In [None]:
# Install a pip package in the current Jupyter kernel
import sys

!{sys.executable} -m pip install pandas==2.1.4
!{sys.executable} -m pip install requests==2.31.0

import requests
import pandas as pd

## Add data from dbpedia

### Query, Endpoint and Parameters

In [None]:
# Your SPARQL query
sparql_query = """
PREFIX dcterms: <http://purl.org/dc/terms/>
PREFIX skos: <http://www.w3.org/2004/02/skos/core#>
PREFIX dbc: <http://dbpedia.org/resource/Category:>

SELECT DISTINCT ?entry ?entryLabel ?form ?number ?found
WHERE {
	VALUES ?concept {
		dbc:Greek_New_Testament_lectionaries
		dbc:Greek_New_Testament_minuscules
		dbc:Greek_New_Testament_uncials
		dbc:New_Testament_papyri
	}
	?entry dcterms:subject ?concept .
	
	OPTIONAL{?entry rdfs:label ?entryLabel}
	OPTIONAL{?entry dbp:form ?form}
	OPTIONAL{?entry dbp:number ?number}
	OPTIONAL{?entry dbp:found ?found}
	
	FILTER (langMatches(lang(?entryLabel), "en"))
}
"""

# DBpedia SPARQL endpoint
sparql_endpoint = "http://dbpedia.org/sparql"


# Set the request parameters
params = {"query": sparql_query, "format": "json"}

### Request data

In [None]:
# Send the SPARQL query to DBpedia
response = requests.get(sparql_endpoint, params=params)

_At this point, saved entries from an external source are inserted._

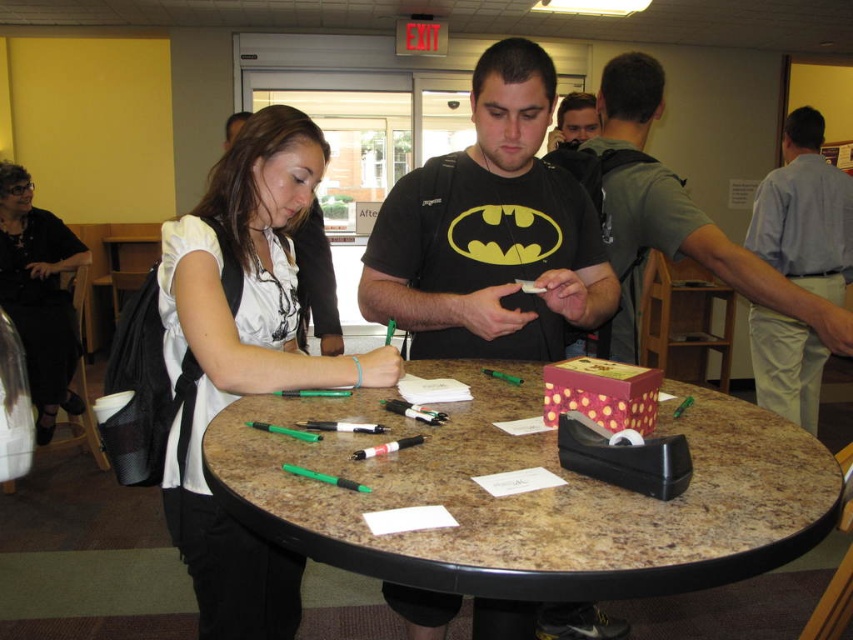
Question: Does black fabric dress at upper left have a greater width compared to matte black shirt at center?

Choices:
 (A) no
 (B) yes

Answer: (B)

Question: Estimate the real-world distances between objects in this image. Which object is farther from the brown marble table at center?

Choices:
 (A) light blue shirt at right
 (B) white matte shirt at center
 (C) black matte t-shirt at center
 (D) matte black shirt at center

Answer: (A)

Question: Does black matte t-shirt at center have a smaller size compared to black fabric dress at upper left?

Choices:
 (A) no
 (B) yes

Answer: (B)

Question: Which object appears farthest from the camera in this image?

Choices:
 (A) black fabric dress at upper left
 (B) matte black shirt at center
 (C) black matte t-shirt at center

Answer: (A)

Question: Does green matte pen at center appear under black fabric dress at upper left?

Choices:
 (A) no
 (B) yes

Answer: (A)

Question: Which object is the farthest from the white matte shirt at center?

Choices:
 (A) black matte t-shirt at center
 (B) brown marble table at center
 (C) green matte pen at center
 (D) light blue shirt at right

Answer: (D)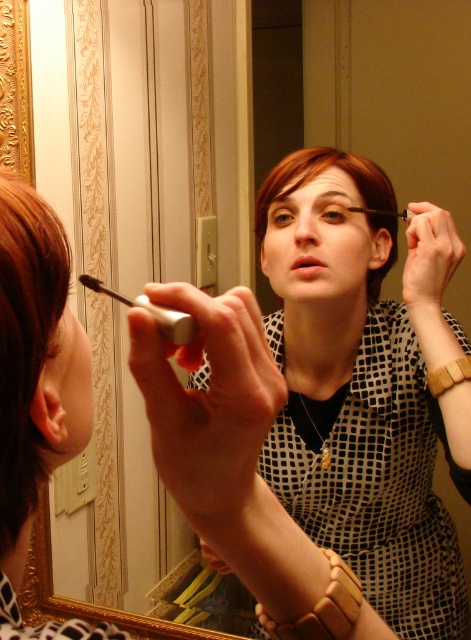
You are standing in the room and want to reach the point at coordinates point [372,291]. If your arm can extend 36 inches, can you reach it without moving your feet?

The point [372,291] is 37.95 inches away from you, which is beyond your arm extension of 36 inches. You cannot reach it without moving your feet.

You are a makeup artist trying to apply mascara to a client. The client has brown matte hair at left and you have the black matte mascara at upper center. Based on the distance between them, can you estimate if you can comfortably reach the mascara from the hair without moving your hand?

The brown matte hair at left and black matte mascara at upper center are 6.51 centimeters apart, so yes, you can comfortably reach the mascara from the hair without moving your hand as the distance is manageable for typical hand movement.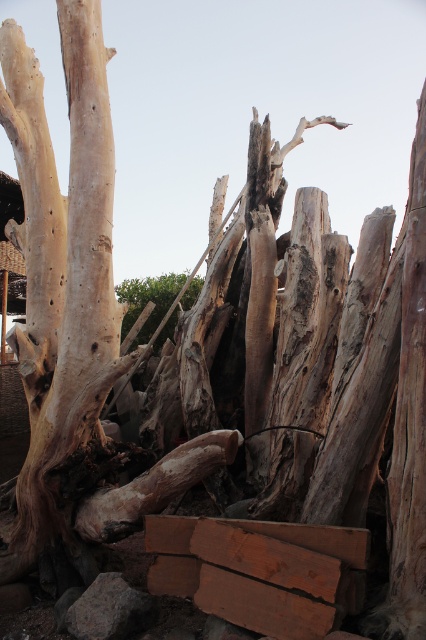
Does smooth beige wood at left appear on the left side of smooth brown wood at center?

Yes, smooth beige wood at left is to the left of smooth brown wood at center.

Locate an element on the screen. smooth beige wood at left is located at coordinates (62, 269).

Which is in front, point (39, 296) or point (131, 296)?

Positioned in front is point (39, 296).

You are a GUI agent. You are given a task and a screenshot of the screen. Output one action in this format:
    pyautogui.click(x=<x>, y=<y>)
    Task: Click on the smooth beige wood at left
    The height and width of the screenshot is (640, 426).
    Given the screenshot: What is the action you would take?
    pyautogui.click(x=62, y=269)

Locate an element on the screen. The image size is (426, 640). smooth beige wood at left is located at coordinates (62, 269).

What do you see at coordinates (62, 269) in the screenshot? The image size is (426, 640). I see `smooth beige wood at left` at bounding box center [62, 269].

Which is in front, point (86, 70) or point (224, 611)?

Positioned in front is point (224, 611).

Where is `smooth beige wood at left`? Image resolution: width=426 pixels, height=640 pixels. smooth beige wood at left is located at coordinates (62, 269).

Does brown rough wood at lower center lie behind smooth brown wood at center?

That is False.

How much distance is there between brown rough wood at lower center and smooth brown wood at center?

The distance of brown rough wood at lower center from smooth brown wood at center is 7.09 meters.

Is point (166, 536) closer to viewer compared to point (190, 289)?

Yes, point (166, 536) is in front of point (190, 289).

Image resolution: width=426 pixels, height=640 pixels. Find the location of `brown rough wood at lower center`. brown rough wood at lower center is located at coordinates (259, 572).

# Check if the request was successful
if response.status_code == 200:
    # Parse the JSON response
    data = response.json()

    # Extract the bindings from the response
    bindings = data["results"]["bindings"]

    # Convert the bindings to a list of dictionaries
    results_list = [
        {key: binding[key]["value"] for key in binding} for binding in bindings
    ]

    # Create a pandas DataFrame from the list
    manuscripts_sparql_df = pd.DataFrame(results_list)

else:
    print(f"Error: {response.status_code} - {response.text}")

### Cleanup 'number' column

In [None]:
def has_decimal(string: str) -> bool:
    value = float(string)
    return value % 1 != 0


# Custom function to clean and convert values to integers
def clean_and_convert(string: str) -> int | None:
    try:
        if has_decimal(string):
            return None
        else:
            cleaned_value = "".join(filter(str.isdigit, string))
            return int(cleaned_value) if cleaned_value else None
    except:
        return None


manuscripts_cleanup1_df = manuscripts_sparql_df.copy()

# Apply the custom function to the specified column
manuscripts_cleanup1_df["number"] = manuscripts_cleanup1_df["number"].apply(
    clean_and_convert
)
# if a number is greater than 3000 (by mistake) set it to None
manuscripts_cleanup1_df.loc[manuscripts_cleanup1_df["number"] > 3000, "number"] = None

### Cleanup 'found' column

In [None]:
manuscripts_cleanup2_df = manuscripts_cleanup1_df.copy()

# Fill NaN values in the 'found' column with an empty string
manuscripts_cleanup2_df["found"] = (
    manuscripts_cleanup2_df["found"].fillna("").astype(str)
)
# run a groupby to merge found entries of otherwise duplicate rows
manuscripts_cleanup2_df = manuscripts_cleanup2_df.groupby(
    ["entry", "entryLabel", "form", "number"], as_index=False
)["found"].agg(",".join)

### (Re)Generate the GA number from manuscript 'number' and 'form'

In [None]:
# Custom function to modify values based on the 'form' column
def generate_ga(row):
    if pd.notna(row["form"]) and pd.notna(row["number"]):
        if row["form"] == "Papyrus":
            return "P" + str(int(row["number"]))
        elif row["form"] == "Uncial":
            return "0" + str(int(row["number"]))
        elif row["form"] == "Minuscule":
            return str(int(row["number"]))
        elif row["form"] == "Lectionary":
            return "L" + str(int(row["number"]))
    else:
        return None


manuscripts_cleanup3_df = manuscripts_cleanup2_df.copy()

manuscripts_cleanup3_df["ga"] = manuscripts_cleanup3_df.apply(generate_ga, axis=1)

manuscripts_cleanup3_df = manuscripts_cleanup3_df.rename(
    columns={"entry": "dbpedia", "entryLabel": "label"}
)
manuscripts_cleanup3_df.drop(labels=["number"], axis=1, inplace=True)
manuscripts_cleanup3_df["source"] = "dbpedia"

manuscripts_cleanup3_df.head(-1)

### Merge with already known data

In [None]:
# read file manuscripts.csv
manuscripts_df = pd.read_csv("../data/manuscripts_json_tei.csv")

merged_df = pd.concat([manuscripts_df, manuscripts_cleanup3_df], ignore_index=True)

merged_df["pagesCount"] = merged_df["pagesCount"].fillna(0).astype(int)

column_types = {
    "docID": "string",
    "originYearLate": "string",
    "originYearEarly": "string",
    "pagesCount": "string",
    "leavesCount": "string",
    "century": "string",
    "source": "string",
    "label": "string",
    "dbpedia": "string",
    "found": "string",
}
merged_df.astype(column_types)

# cleanup
merged_df["originYearLate"].replace({0: None, 0.0: None}, inplace=True)
merged_df["originYearEarly"].replace({0: None, 0.0: None}, inplace=True)
merged_df["pagesCount"].replace({0: None, 0.0: None}, inplace=True)
merged_df["leavesCount"].replace({0: None, 0.0: None}, inplace=True)

## Writing to file


In [None]:
merged_df.convert_dtypes().to_csv("../data/manuscripts.csv", index=False)